A new record for organ donations was set in 2017, with more than 10,000 deceased organ donors being recorded for the first time over a year.

Experts and a new study said that the increase was in part due to a rising number of deaths among people younger than typical donors, from opioid overdoses.

The study, published in April in the “Annals of Internal Medicine,” found a huge increase in the number of overdose-death donors, from 1.1 percent of all donors in 2000 (66 donors, 149 transplants) to 13.4 percent of all donors in 2017 (915 donors through nine months), CNN reported.

Over the same period, the number of trauma-death donors increased by only 1.6 percent per year and the number of medical-death donors increased by only 2.3 percent per year, versus 17 percent per year for the overdose-death donors.

Looking at the state level, the study authors found that overdose-death donors accounted for at least 10 percent of the donors in 29 states, with high percentages in Massachusetts (35.6 percent), New Hampshire (32.4 percent), and New Jersey (25.7 percent).

Dr. Joseph Africa, director of the Charleston Area Medical Center transplant program, told West Virginia Public Broadcasting that he has seen a big increase in overdose-death donors.

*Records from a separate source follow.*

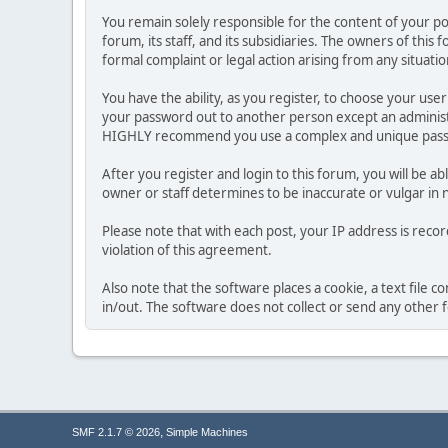
You remain solely responsible for the content of your p
forum, its staff, and its subsidiaries. The owners of this 
formal complaint or legal action arising from any situati
You have the ability, as you register, to choose your us
your password out to another person except an administr
HIGHLY recommend you use a complex and unique passwo
After you register and login to this forum, you will be ab
owner or staff determines to be inaccurate or vulgar in 
Please note that with each post, your IP address is reco
violation of this agreement.
Also note that the software places a cookie, a text file
in/out. The software does not collect or send any other
,
SMF 2.1.7 © 2026
Simple Machines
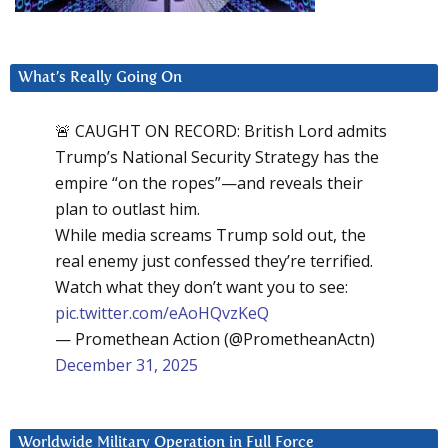
What’s Really Going On
🚨 CAUGHT ON RECORD: British Lord admits
Trump’s National Security Strategy has the
empire “on the ropes”—and reveals their
plan to outlast him.
While media screams Trump sold out, the
real enemy just confessed they’re terrified.
Watch what they don’t want you to see:
pic.twitter.com/eAoHQvzKeQ
— Promethean Action (@PrometheanActn)
December 31, 2025
Worldwide Military Operation in Full Force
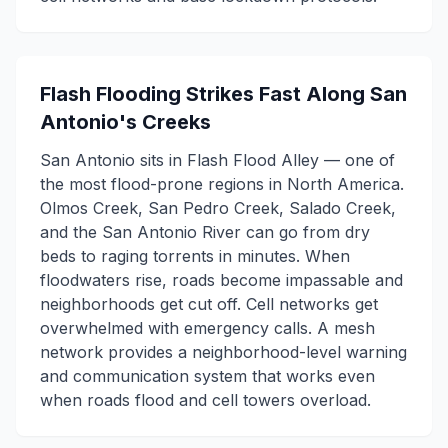
Flash Flooding Strikes Fast Along San
Antonio's Creeks
San Antonio sits in Flash Flood Alley — one of
the most flood-prone regions in North America.
Olmos Creek, San Pedro Creek, Salado Creek,
and the San Antonio River can go from dry
beds to raging torrents in minutes. When
floodwaters rise, roads become impassable and
neighborhoods get cut off. Cell networks get
overwhelmed with emergency calls. A mesh
network provides a neighborhood-level warning
and communication system that works even
when roads flood and cell towers overload.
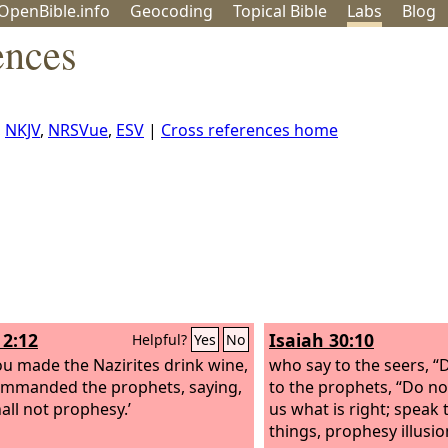
OpenBible.info
Geo
coding
Topical
Bible
Labs
Blog
ences
,
NKJV
,
NRSVue
,
ESV
|
Cross references home
2:12
Isaiah 30:10
Helpful?
Yes
No
ou made the Nazirites drink wine,
who say to the seers, “
mmanded the prophets, saying,
to the prophets, “Do n
all not prophesy.’
us what is right; speak
things, prophesy illusio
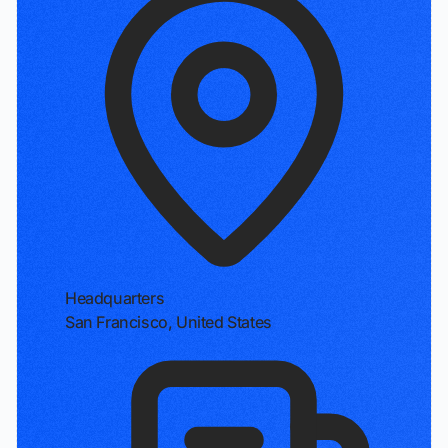
Headquarters
San Francisco, United States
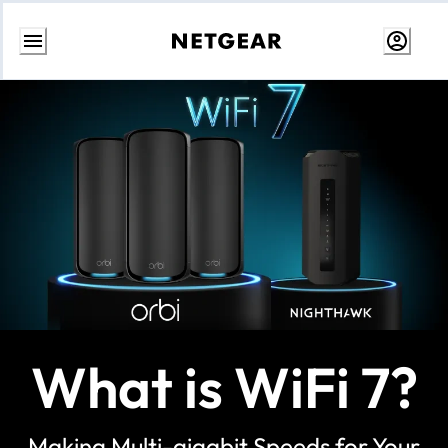
Skip
to
content
What is WiFi 7?
Making Multi-gigabit Speeds for Your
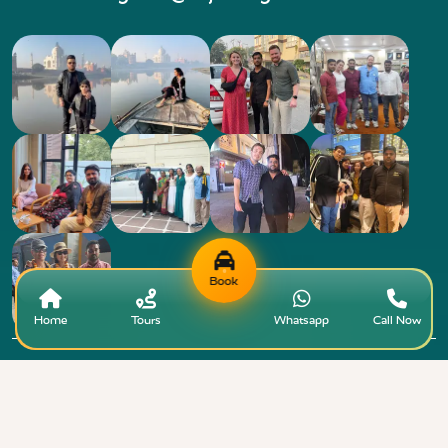
Book
Home
Tours
Whatsapp
Call Now
Copyright © 2015 - 2026 Taj Taxi Agra. All rights
+91-7818808
reserved.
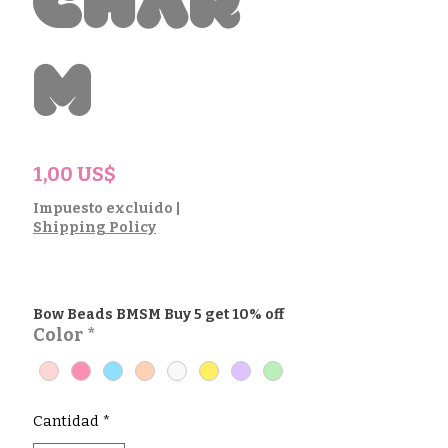
Char
m
Precio
1,00 US$
Impuesto excluido
|
Shipping Policy
Bow Beads BMSM Buy 5 get 10% off
Color
*
Cantidad
*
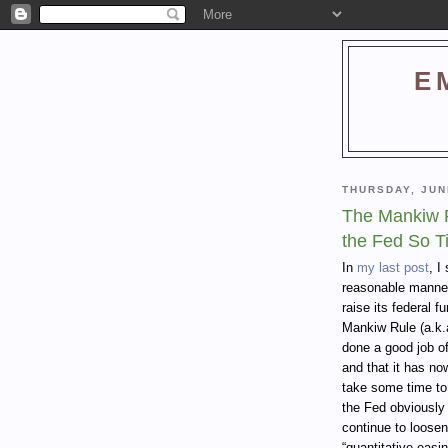
E
THURSDAY, JUN
The Mankiw R
the Fed So T
In
my last post
, I
reasonable manner 
raise its federal f
Mankiw Rule (a.k.
done a good job o
and that it has now 
take some time to
the Fed obviously 
continue to loosen
“quantitative easin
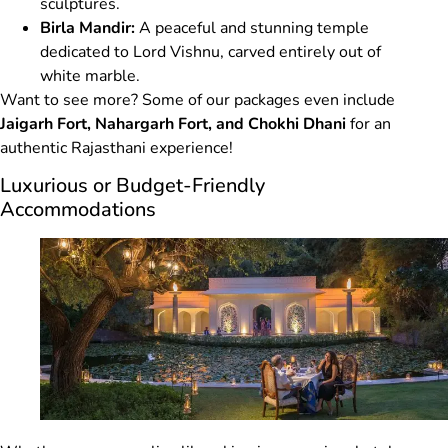
sculptures.
Birla Mandir:
A peaceful and stunning temple
dedicated to Lord Vishnu, carved entirely out of
white marble.
Want to see more? Some of our packages even include
Jaigarh Fort, Nahargarh Fort, and Chokhi Dhani
for an
authentic Rajasthani experience!
Luxurious or Budget-Friendly
Accommodations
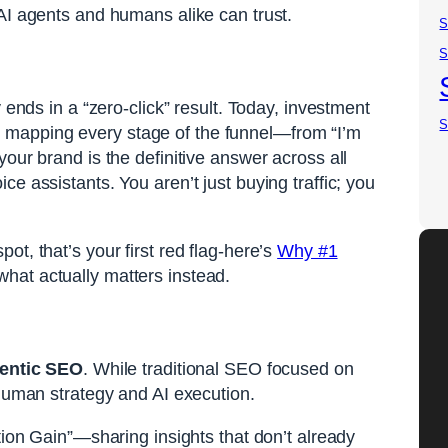
AI agents and humans alike can trust.
S
S
 ends in a “zero-click” result. Today, investment
S
es mapping every stage of the funnel—from “I’m
our brand is the definitive answer across all
e assistants. You aren’t just buying traffic; you
t, that’s your first red flag-here’s
Why #1
hat actually matters instead.
entic SEO
. While traditional SEO focused on
 human strategy and AI execution.
ion Gain”—sharing insights that don’t already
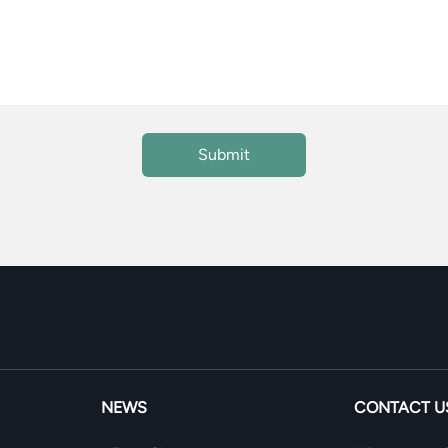
NEWS
CONTACT U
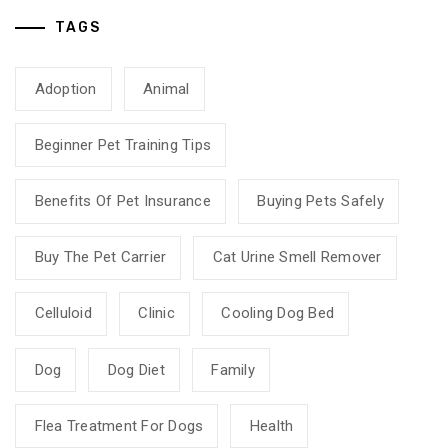
TAGS
Adoption
Animal
Beginner Pet Training Tips
Benefits Of Pet Insurance
Buying Pets Safely
Buy The Pet Carrier
Cat Urine Smell Remover
Celluloid
Clinic
Cooling Dog Bed
Dog
Dog Diet
Family
Flea Treatment For Dogs
Health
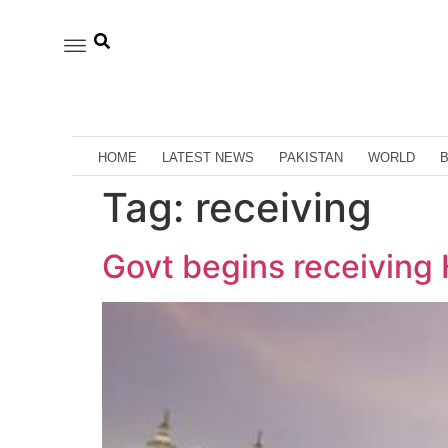
HOME
LATEST NEWS
PAKISTAN
WORLD
Tag:
receiving
Govt begins receiving 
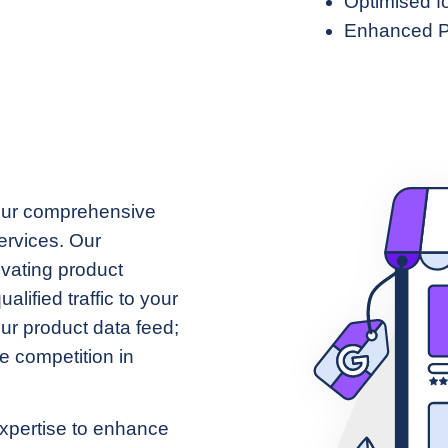
Optimised f
Enhanced P
our comprehensive
rvices. Our
tivating product
alified traffic to your
our product data feed;
e competition in
xpertise to enhance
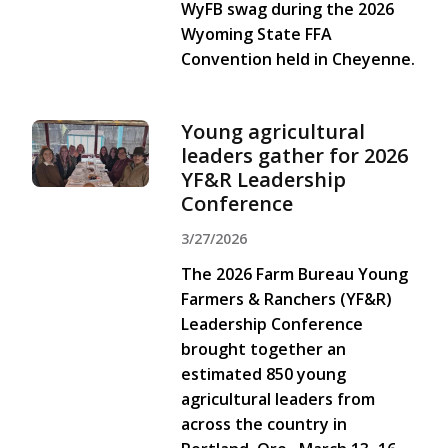
WyFB swag during the 2026
Wyoming State FFA
Convention held in Cheyenne.
Young agricultural
leaders gather for 2026
YF&R Leadership
Conference
3/27/2026
The 2026 Farm Bureau Young
Farmers & Ranchers (YF&R)
Leadership Conference
brought together an
estimated 850 young
agricultural leaders from
across the country in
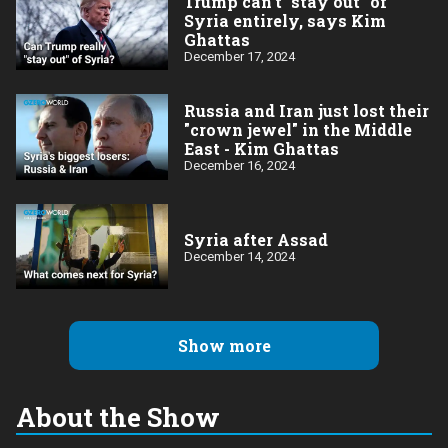
Trump can't "stay out" of
Syria entirely, says Kim
Ghattas
December 17, 2024
Russia and Iran just lost their
"crown jewel" in the Middle
East - Kim Ghattas
December 16, 2024
Syria after Assad
December 14, 2024
Show more
About the Show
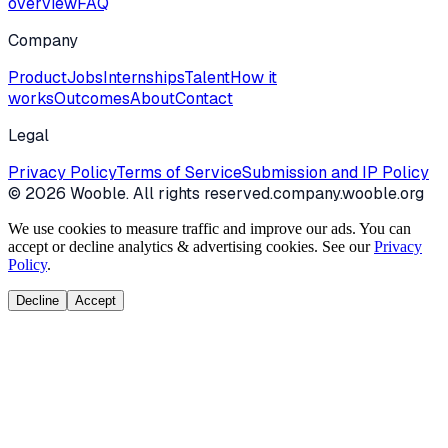
overview
FAQ
Company
Product
Jobs
Internships
Talent
How it
works
Outcomes
About
Contact
Legal
Privacy Policy
Terms of Service
Submission and IP Policy
©
2026
Wooble
. All rights reserved.
company.wooble.org
We use cookies to measure traffic and improve our ads. You can
accept or decline analytics & advertising cookies. See our
Privacy
Policy
.
Decline
Accept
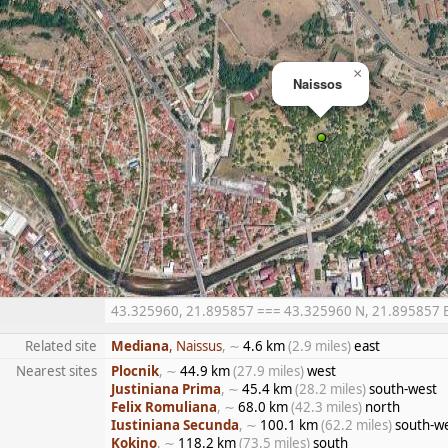
×
Naissos
43.325960, 21.895857 === 43.325960 N, 21.895857 E =
Related site
Mediana
, Naissus
, ∼
4.6 km
(2.9 miles)
east
Nearest sites
Plocnik
, ∼
44.9 km
(27.9 miles)
west
Justiniana Prima
, ∼
45.4 km
(28.2 miles)
south-west
Felix Romuliana
, ∼
68.0 km
(42.3 miles)
north
Iustiniana Secunda
, ∼
100.1 km
(62.2 miles)
south-w
Kokino
, ∼
118.2 km
(73.5 miles)
south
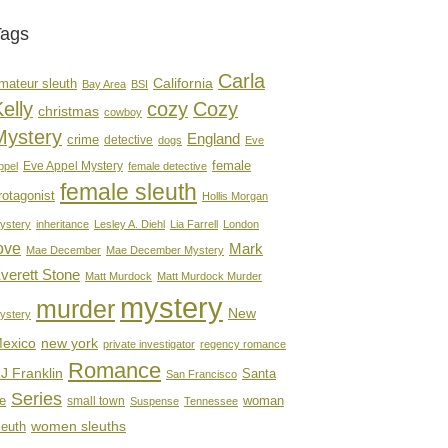
Tags
Carla
mateur sleuth
California
Bay Area
BSI
elly
cozy
Cozy
christmas
cowboy
Mystery
England
crime
detective
dogs
Eve
female
Eve Appel Mystery
ppel
female detective
female sleuth
rotagonist
Hollis Morgan
ystery
inheritance
Lesley A. Diehl
Lia Farrell
London
ove
Mark
Mae December
Mae December Mystery
verett Stone
Matt Murdock
Matt Murdock Murder
mystery
murder
New
ystery
new york
exico
private investigator
regency romance
Romance
J Franklin
Santa
San Francisco
Series
e
woman
small town
Suspense
Tennessee
women sleuths
leuth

“Probably close to a third of our deceased donor transplants from last year came from overdose donors,” he said. “And for this year alone I think it’s even higher—it may be two-thirds of our deceased donors.”

Not only have the donors increased overall, but many of the new donors are younger than the typical donor, meaning their organs are usually healthier than the organs that doctors often work with for transplants.

“When you’re younger, your organs have not been exposed to things like high blood pressure, cholesterol or diabetes. So, when you’re younger, the health of your organs is better than when you are older,” Ginny McBride, the executive director of Translife Organ and Tissue Donation Services, told Fox 35.

McBride called the overdose-death donor development “a new pathway of organ donation,” and noted that many of the people who overdose are younger than age 40.

A study by the Alachua County Medical Society confirmed that people who die from drug overdoses are more likely to be younger and healthier than those who die from stroke or heart-related disease, reported The Gainesville Sun.

“Donors who die from drug overdose typically have no medical comorbidities [coexisting medical conditions] that would preclude donation, thus making them good candidates for donation,” Jackie Owens, executive vice president of the society, wrote this year in the society’s news journal.